Issue 43

Microbiology standard is the highest ever

Arla Foods Ingredients aims to bring more dry-blend products to the infant nutrition market. In-house standards for bacteria control are at their most stringent ever at Arla Foods Ingredients’ largest European plant, where production of dry-blend lactose will commence later this year.

The extreme hygiene level is aligned with the Codex Alimentarius standard, which secures maximum protection of infants against exposure to harmful bacteria in infant formulas, including formulas for special medical purposes. “Our microbiology standards have always been high. Now what we have done is apply the same bacteria count standard to a much bigger area in our environmental surface monitoring.  So, what used to apply to 1cm2 – a previous general food safety standard – now applies to 625cm2. “In other words, we have raised our microbiology standard 625 times – and we will go even further than that,” says Jens Erik Maul, quality assurance and control manager.

A quantum leap
In the new lactose plant, quality assurance has been built into the process design – recognising the fact that the strictest food safety procedures alone are no longer sufficient to meet today’s quality demands.  This is the reason why infant formula manufacturers will be able to add Arla Foods Ingredients’ dry-blend lactose directly to their products after the spray drying process. “Our dry-blend lactose represents a quantum leap for us in microbiology standards, which will make us a benchmark supplier.
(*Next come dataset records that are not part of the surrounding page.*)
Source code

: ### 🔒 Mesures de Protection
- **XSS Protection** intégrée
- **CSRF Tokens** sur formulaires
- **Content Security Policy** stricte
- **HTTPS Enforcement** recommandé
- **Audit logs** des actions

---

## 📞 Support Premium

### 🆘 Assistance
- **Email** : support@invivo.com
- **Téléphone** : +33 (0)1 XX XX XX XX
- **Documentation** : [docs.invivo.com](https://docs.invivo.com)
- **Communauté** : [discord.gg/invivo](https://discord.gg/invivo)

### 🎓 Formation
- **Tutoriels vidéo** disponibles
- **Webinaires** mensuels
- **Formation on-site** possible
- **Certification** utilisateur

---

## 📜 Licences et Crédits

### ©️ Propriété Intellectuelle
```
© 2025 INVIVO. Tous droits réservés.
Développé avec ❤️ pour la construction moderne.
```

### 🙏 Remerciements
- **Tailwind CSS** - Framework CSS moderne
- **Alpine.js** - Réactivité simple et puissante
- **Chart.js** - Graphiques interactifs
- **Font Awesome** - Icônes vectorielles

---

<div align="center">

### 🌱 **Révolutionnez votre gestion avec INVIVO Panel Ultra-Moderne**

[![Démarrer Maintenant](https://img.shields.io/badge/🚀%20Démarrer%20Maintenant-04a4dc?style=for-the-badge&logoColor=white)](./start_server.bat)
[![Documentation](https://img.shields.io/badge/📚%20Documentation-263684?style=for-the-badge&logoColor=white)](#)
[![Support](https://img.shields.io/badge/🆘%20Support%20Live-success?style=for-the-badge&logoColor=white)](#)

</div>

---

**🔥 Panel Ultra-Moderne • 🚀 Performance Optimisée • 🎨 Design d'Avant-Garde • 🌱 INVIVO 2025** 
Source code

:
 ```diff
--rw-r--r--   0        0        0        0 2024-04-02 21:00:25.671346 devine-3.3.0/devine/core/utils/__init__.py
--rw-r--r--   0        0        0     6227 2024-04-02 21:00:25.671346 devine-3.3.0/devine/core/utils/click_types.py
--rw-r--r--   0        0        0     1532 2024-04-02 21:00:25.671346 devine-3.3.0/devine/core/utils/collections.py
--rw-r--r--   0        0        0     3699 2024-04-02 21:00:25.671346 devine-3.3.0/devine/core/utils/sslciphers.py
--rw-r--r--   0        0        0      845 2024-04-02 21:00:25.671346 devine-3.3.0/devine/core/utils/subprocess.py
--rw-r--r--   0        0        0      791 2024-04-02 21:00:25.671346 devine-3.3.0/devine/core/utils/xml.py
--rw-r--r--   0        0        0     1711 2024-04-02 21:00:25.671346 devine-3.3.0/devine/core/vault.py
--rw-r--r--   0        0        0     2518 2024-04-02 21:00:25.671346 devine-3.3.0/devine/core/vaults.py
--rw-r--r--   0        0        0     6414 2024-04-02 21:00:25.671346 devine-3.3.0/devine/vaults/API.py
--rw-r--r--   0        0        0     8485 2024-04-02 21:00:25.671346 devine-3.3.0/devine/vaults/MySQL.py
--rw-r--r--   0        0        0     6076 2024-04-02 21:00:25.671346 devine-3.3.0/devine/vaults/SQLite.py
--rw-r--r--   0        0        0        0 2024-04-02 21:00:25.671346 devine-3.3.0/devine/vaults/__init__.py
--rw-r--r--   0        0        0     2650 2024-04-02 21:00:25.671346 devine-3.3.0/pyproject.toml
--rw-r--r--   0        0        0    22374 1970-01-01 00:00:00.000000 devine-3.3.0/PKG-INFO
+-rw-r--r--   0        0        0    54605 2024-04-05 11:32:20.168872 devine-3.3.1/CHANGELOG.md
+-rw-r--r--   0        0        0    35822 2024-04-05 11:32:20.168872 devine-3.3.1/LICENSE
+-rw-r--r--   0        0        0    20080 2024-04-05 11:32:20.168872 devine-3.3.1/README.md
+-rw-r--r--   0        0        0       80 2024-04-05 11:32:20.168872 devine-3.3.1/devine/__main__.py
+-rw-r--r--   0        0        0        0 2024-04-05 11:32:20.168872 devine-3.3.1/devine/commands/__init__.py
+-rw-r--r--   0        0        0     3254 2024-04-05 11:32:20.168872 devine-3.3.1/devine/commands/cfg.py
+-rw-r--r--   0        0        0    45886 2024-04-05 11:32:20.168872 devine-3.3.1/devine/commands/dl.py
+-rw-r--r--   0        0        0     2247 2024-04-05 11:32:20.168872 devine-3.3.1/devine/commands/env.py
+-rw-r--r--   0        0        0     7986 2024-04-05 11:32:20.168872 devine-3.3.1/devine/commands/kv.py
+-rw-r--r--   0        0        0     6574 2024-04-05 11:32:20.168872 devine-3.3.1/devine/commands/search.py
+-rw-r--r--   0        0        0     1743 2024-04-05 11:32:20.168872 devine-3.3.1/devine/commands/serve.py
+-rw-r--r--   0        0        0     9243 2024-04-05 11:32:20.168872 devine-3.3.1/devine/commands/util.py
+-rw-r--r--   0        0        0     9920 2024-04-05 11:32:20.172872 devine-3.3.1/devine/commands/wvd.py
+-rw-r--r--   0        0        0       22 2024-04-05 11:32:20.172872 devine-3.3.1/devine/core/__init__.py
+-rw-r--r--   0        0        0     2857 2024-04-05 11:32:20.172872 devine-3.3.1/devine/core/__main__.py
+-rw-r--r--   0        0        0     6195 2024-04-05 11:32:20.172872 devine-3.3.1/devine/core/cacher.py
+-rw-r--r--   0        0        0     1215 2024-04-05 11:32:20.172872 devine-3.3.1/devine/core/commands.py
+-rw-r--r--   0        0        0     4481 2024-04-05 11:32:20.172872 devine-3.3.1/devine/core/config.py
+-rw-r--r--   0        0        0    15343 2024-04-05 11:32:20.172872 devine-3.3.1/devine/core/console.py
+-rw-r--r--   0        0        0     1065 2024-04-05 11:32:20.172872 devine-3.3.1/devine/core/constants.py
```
At the same time, we are working to implement the same standards on our existing whey processing lines, which currently meet specifications for wet blending in infant formula products,” Maul says.

Hygiene zones
The journey towards implementation on existing lines began last year with the introduction of hygiene zones, separated by sluices where clothes and footwear are changed and hands disinfected. In the red zone where whey products arrive after the final heat treatment, employees wear a special suit to prevent post-contamination. Humidity and temperature are strictly controlled, and measures are in place to prevent external air and soil bacteria from entering.

Food safety culture
Comprehensive staff training, rigorous cleaning procedures and spot analyses of whey ingredients during processing have sharpened the food safety culture inside the plant. An additional high focus is placed on the suppliers who deliver the whey.“Once the whey arrives at our plant, it takes several days before we can detect microbiological growth. So we require our suppliers to implement the same control procedures as us. We have a team of advisors to support them in this,” Maul explains.The facility that will produce the new dry-blend lactose is a multi-million Euro investment. During 2014 alone, many more million Euro will be invested in optimising other key processing lines to ensure they, too, meet the high demands for dry-blending in infant formula.